Garantismo Positivo e Negativo
No direito penal, que é regido por princípios fundamentais, é possível constatar o princípio da proporcionalidade, que se afigura como norteador para a atividade da aplicação da pena. Nessa perspectiva, a proporcionalidade é vista como mecanismo que garante a proteção adequada e necessária ao crime cometido, a fim de garantir a correta individualização da pena.
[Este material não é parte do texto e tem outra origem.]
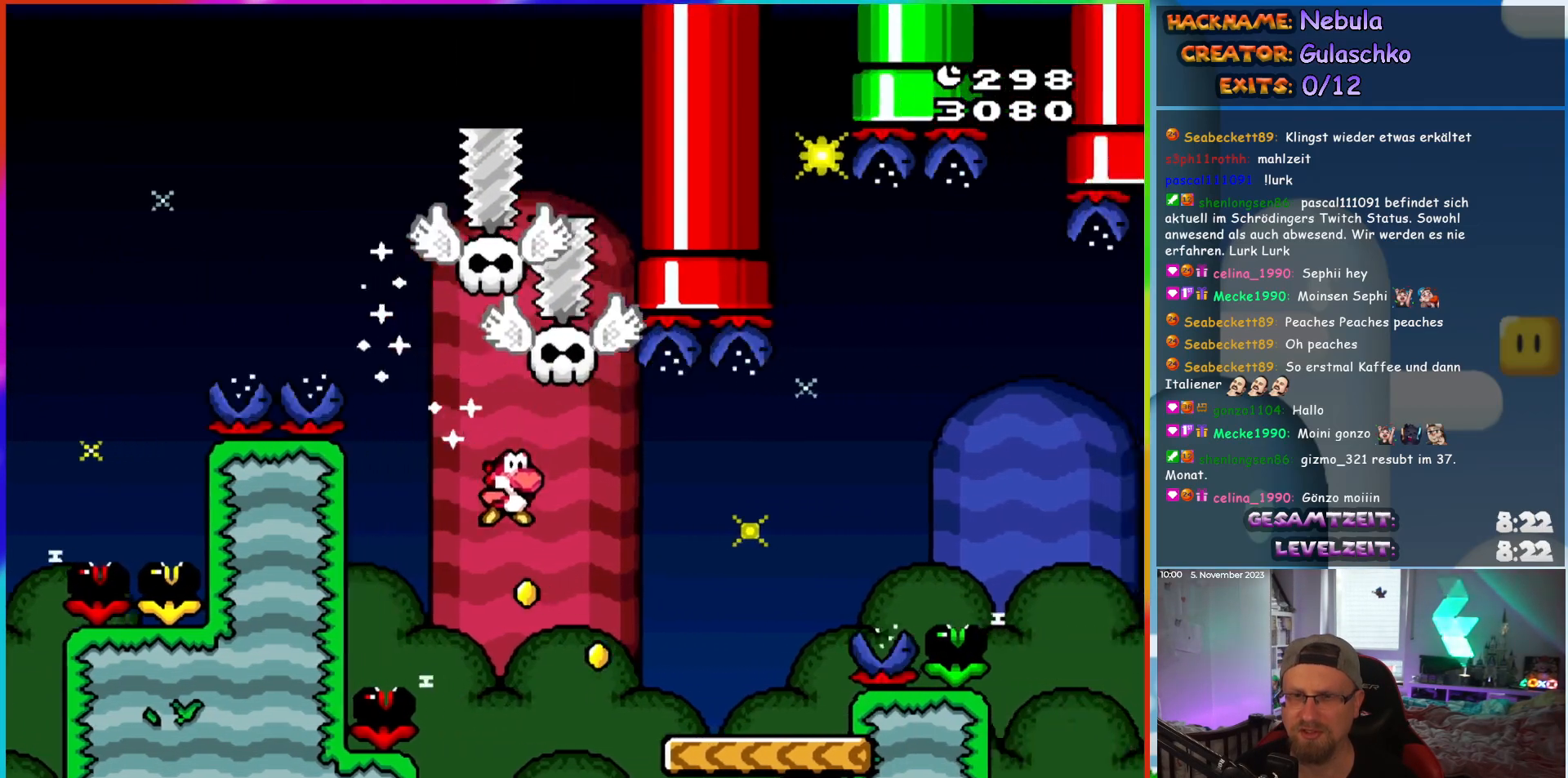
{"dt_ms": 500, "buttons": ["DPAD_RIGHT"], "events": []}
O jurista Lênio Streck cunhou uma teoria identificando que a proporcionalidade possui duas facetas, uma denominada negativa e outra positiva. A primeira é mais conhecida no direito penal, uma vez que liga-se à ideia de que o Estado-juiz deve punir o réu de forma proporcional, sendo esta perspectiva uma garantia do individuo em face do Estado, a fim de impedir uma hipertrofia da punição (expressão de Ferrajoli). Ademais, a faceta positiva é mais moderna e refere-se a proteção deficiente de bens jurídicos, de modo que o Estado-juiz não pode deixar de proteger ou proteger em menor medida o bem da vida tutelado pela lei penal, devendo, por isso, impor ao infrator uma pena à altura do ilícito penal praticado. Quer isto dizer que a proteção do bem jurídico deve ser eficiente, sendo eficiente, também, a pena aplicada ao acusado. Nota-se, assim, fazendo uso de termos mais simples, que a proporcionalidade não pode pender apenas para o lado do réu, mas também para o lado da proteção à sociedade, existindo, a fim de prestigiar o princípio da proporcionalidade, um equilíbrio na aplicação da pena.